NOTES

Like Standing on Cereal
Friday May 4, 2007

Somewhere deep in a box at my mom’s house is a photo of me, aged five, holding a stick near a warm California sea. Attached to the end of that stick is some fishing line and then and at the end of the line, a fish. A big, stinky, dead fish. I thought it would be cool to make it look like I caught the fish—which of course I hadn’t. The fish was dead when I found it, one of the many dead fish that washed up on the shore of the Salton Sea every day.

I spent a lot of time at Salton Sea as a kid. My grandfather lived there with his wife and their tailless dog. They grew grapefruits the size of infants heads and canned their own okra. The fact that anything grew there was amazing—the landscape was dry and dusty and the perfect terrain to lose the little plastic guns that came with my G.I. Joe toys.

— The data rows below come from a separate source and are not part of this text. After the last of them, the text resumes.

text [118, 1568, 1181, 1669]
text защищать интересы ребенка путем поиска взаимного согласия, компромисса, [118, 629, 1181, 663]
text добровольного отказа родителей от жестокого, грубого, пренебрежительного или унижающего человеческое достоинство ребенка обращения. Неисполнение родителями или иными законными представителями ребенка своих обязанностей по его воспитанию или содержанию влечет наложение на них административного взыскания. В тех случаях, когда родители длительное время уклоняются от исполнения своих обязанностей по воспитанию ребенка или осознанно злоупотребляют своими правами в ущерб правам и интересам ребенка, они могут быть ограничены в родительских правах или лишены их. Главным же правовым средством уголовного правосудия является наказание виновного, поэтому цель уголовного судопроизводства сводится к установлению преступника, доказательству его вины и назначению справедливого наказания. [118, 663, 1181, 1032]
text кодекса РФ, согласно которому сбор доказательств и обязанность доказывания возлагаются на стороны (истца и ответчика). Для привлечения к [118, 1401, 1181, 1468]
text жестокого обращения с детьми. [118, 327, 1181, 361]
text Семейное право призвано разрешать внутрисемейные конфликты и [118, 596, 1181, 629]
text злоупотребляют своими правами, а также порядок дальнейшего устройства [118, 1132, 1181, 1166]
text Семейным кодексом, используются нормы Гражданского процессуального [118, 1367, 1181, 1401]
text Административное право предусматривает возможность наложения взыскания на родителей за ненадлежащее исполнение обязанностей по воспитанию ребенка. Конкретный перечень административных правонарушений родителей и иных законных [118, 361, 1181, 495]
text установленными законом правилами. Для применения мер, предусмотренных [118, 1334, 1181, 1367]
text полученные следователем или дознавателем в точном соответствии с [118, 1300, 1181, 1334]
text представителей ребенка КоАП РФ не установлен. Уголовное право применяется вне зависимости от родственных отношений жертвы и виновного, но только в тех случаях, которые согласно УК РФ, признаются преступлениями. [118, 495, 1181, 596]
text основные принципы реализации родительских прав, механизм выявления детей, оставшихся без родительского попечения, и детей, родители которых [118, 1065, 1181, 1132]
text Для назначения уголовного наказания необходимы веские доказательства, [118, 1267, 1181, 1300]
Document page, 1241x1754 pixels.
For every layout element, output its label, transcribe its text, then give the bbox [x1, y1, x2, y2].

But mostly, being there was about being near the sea. The water was as warm as bath water and over salinated and instead of sand, there were little bits of bone and decayed matter the size of lentils that lined the sea floor. I waded in, but don’t think I ever let my head sink below the water.

I’ve mostly forgotten about the place, but after seeing a bit of the new documentary Plagues & Pleasures on the Salton Sea I’m starting to remember a whole lot more. Here’s the trailer.

Weekend America’s Ben Adair did a great story about the Salton Sea back in his Savvy Traveler days that fleshes out just how weird the place really is. Weird, but completely special.